Please output everything from the start of the records down to the line containing "12 h 28 min", keeping that line and copying each line unchanged.

Begin Records to process

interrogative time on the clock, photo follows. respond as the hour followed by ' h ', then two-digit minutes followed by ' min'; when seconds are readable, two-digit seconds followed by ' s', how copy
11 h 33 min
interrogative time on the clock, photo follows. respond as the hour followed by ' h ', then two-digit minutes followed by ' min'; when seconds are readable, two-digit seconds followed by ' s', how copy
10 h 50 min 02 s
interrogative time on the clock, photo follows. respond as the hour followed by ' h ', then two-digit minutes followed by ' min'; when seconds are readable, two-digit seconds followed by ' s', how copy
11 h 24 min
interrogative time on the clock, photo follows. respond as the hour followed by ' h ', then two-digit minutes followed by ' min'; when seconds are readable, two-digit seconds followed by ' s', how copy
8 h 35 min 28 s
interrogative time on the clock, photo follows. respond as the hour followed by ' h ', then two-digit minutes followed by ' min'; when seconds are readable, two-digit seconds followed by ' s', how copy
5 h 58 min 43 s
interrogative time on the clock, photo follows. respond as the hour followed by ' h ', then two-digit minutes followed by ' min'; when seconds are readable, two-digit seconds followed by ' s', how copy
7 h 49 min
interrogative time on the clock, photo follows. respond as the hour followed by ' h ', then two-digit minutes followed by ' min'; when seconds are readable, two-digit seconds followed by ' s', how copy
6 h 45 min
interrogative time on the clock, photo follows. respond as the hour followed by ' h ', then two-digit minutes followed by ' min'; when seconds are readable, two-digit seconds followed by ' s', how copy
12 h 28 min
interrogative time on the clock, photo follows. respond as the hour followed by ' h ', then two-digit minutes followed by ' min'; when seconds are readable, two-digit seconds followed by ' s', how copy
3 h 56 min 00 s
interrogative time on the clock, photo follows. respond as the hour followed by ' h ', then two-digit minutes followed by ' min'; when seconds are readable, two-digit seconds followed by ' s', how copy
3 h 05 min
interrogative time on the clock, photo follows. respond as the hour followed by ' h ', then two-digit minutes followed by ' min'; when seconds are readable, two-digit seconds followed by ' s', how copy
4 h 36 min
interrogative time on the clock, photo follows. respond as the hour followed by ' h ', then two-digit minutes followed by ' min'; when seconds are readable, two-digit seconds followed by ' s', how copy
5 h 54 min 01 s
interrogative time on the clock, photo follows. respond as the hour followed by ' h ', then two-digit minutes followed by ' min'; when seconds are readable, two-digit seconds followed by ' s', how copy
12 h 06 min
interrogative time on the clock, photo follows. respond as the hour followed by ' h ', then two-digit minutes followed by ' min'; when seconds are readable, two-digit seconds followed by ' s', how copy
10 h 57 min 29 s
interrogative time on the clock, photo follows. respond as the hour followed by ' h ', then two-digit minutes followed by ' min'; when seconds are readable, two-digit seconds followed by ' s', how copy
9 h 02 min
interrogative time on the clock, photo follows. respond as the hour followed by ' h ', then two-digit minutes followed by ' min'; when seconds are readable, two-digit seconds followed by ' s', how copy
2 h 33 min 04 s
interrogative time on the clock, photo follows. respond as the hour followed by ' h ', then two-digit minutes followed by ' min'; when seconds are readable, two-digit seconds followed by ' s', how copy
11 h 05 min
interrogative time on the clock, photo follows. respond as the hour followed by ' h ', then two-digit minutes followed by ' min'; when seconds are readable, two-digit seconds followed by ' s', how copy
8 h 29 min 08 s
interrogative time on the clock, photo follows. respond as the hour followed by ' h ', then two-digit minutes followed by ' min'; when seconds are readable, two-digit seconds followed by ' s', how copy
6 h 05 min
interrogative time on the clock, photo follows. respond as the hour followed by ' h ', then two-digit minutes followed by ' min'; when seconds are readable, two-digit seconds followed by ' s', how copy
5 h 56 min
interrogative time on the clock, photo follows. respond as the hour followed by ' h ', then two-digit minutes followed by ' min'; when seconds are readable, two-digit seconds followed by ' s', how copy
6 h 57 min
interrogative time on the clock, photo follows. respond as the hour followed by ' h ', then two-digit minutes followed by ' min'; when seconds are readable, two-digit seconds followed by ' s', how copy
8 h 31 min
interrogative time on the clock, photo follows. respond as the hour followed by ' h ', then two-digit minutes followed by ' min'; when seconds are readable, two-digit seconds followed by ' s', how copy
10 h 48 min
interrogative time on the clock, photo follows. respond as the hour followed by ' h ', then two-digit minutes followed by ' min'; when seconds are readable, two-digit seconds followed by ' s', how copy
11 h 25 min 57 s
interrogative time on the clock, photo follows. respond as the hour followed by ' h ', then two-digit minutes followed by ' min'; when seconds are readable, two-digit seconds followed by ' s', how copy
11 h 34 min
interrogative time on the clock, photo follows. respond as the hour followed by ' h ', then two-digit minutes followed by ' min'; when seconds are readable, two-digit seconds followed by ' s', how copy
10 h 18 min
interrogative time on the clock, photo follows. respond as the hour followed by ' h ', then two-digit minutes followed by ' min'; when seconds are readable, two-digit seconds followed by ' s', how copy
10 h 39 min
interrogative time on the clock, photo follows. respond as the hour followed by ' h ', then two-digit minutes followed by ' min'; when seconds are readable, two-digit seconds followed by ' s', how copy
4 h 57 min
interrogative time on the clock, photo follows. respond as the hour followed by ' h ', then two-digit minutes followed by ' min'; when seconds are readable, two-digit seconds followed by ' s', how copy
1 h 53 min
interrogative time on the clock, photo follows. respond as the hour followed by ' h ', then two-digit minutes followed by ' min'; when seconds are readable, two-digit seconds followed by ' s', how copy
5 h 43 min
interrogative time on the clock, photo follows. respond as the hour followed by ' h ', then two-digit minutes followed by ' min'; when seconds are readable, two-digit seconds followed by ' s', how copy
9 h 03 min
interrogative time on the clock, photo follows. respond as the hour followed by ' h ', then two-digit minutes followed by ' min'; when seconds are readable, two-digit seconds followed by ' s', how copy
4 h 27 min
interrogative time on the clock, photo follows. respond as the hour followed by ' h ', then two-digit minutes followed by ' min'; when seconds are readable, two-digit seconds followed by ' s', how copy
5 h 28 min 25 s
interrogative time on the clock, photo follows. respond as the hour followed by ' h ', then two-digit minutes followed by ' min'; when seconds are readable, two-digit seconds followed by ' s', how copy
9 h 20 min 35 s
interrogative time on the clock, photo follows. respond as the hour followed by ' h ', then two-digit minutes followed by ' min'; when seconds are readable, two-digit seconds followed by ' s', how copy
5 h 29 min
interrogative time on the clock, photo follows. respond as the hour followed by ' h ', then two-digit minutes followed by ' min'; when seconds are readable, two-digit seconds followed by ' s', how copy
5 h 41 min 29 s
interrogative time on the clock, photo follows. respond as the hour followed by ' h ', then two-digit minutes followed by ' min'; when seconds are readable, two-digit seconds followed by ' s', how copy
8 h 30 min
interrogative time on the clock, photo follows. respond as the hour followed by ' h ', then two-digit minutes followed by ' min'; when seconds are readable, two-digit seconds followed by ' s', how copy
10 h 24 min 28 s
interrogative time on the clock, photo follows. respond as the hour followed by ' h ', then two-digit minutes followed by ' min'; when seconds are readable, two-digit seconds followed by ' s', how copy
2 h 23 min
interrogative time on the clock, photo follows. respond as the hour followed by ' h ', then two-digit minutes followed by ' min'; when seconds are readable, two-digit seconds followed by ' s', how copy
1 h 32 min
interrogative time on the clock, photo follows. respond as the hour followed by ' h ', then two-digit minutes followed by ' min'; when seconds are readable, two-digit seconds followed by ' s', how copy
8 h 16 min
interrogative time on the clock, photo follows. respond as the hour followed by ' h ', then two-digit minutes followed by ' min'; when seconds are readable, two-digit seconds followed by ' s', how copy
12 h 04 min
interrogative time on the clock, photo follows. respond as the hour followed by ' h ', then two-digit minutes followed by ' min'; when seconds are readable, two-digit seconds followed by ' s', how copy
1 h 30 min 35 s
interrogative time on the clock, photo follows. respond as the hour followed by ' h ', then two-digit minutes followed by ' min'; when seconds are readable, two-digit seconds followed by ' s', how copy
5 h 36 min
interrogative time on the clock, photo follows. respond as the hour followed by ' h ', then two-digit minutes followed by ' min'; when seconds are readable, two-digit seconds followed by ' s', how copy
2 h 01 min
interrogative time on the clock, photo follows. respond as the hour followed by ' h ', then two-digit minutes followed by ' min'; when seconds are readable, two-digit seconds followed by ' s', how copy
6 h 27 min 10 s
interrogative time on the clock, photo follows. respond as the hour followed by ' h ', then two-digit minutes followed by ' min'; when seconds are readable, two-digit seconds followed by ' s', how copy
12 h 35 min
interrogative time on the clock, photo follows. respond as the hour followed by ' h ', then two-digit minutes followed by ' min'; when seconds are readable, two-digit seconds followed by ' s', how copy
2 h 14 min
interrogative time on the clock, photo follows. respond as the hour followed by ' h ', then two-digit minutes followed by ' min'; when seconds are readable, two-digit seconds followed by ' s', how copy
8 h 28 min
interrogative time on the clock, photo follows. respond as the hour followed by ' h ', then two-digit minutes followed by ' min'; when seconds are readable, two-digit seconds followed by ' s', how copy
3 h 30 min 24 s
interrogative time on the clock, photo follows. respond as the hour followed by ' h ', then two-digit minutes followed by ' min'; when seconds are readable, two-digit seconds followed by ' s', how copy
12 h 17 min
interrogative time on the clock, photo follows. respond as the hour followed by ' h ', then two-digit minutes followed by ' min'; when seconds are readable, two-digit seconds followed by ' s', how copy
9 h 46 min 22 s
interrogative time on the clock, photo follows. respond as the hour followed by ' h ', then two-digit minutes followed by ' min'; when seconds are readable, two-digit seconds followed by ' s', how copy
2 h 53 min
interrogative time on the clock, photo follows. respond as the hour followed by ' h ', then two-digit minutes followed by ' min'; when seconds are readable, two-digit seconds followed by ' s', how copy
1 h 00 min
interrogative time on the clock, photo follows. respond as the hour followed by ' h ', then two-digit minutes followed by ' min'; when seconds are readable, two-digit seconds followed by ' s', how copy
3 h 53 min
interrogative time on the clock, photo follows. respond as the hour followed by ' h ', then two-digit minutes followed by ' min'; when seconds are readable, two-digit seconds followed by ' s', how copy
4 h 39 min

End Records to process

→ **Answer**
interrogative time on the clock, photo follows. respond as the hour followed by ' h ', then two-digit minutes followed by ' min'; when seconds are readable, two-digit seconds followed by ' s', how copy
11 h 33 min
interrogative time on the clock, photo follows. respond as the hour followed by ' h ', then two-digit minutes followed by ' min'; when seconds are readable, two-digit seconds followed by ' s', how copy
10 h 50 min 02 s
interrogative time on the clock, photo follows. respond as the hour followed by ' h ', then two-digit minutes followed by ' min'; when seconds are readable, two-digit seconds followed by ' s', how copy
11 h 24 min
interrogative time on the clock, photo follows. respond as the hour followed by ' h ', then two-digit minutes followed by ' min'; when seconds are readable, two-digit seconds followed by ' s', how copy
8 h 35 min 28 s
interrogative time on the clock, photo follows. respond as the hour followed by ' h ', then two-digit minutes followed by ' min'; when seconds are readable, two-digit seconds followed by ' s', how copy
5 h 58 min 43 s
interrogative time on the clock, photo follows. respond as the hour followed by ' h ', then two-digit minutes followed by ' min'; when seconds are readable, two-digit seconds followed by ' s', how copy
7 h 49 min
interrogative time on the clock, photo follows. respond as the hour followed by ' h ', then two-digit minutes followed by ' min'; when seconds are readable, two-digit seconds followed by ' s', how copy
6 h 45 min
interrogative time on the clock, photo follows. respond as the hour followed by ' h ', then two-digit minutes followed by ' min'; when seconds are readable, two-digit seconds followed by ' s', how copy
12 h 28 min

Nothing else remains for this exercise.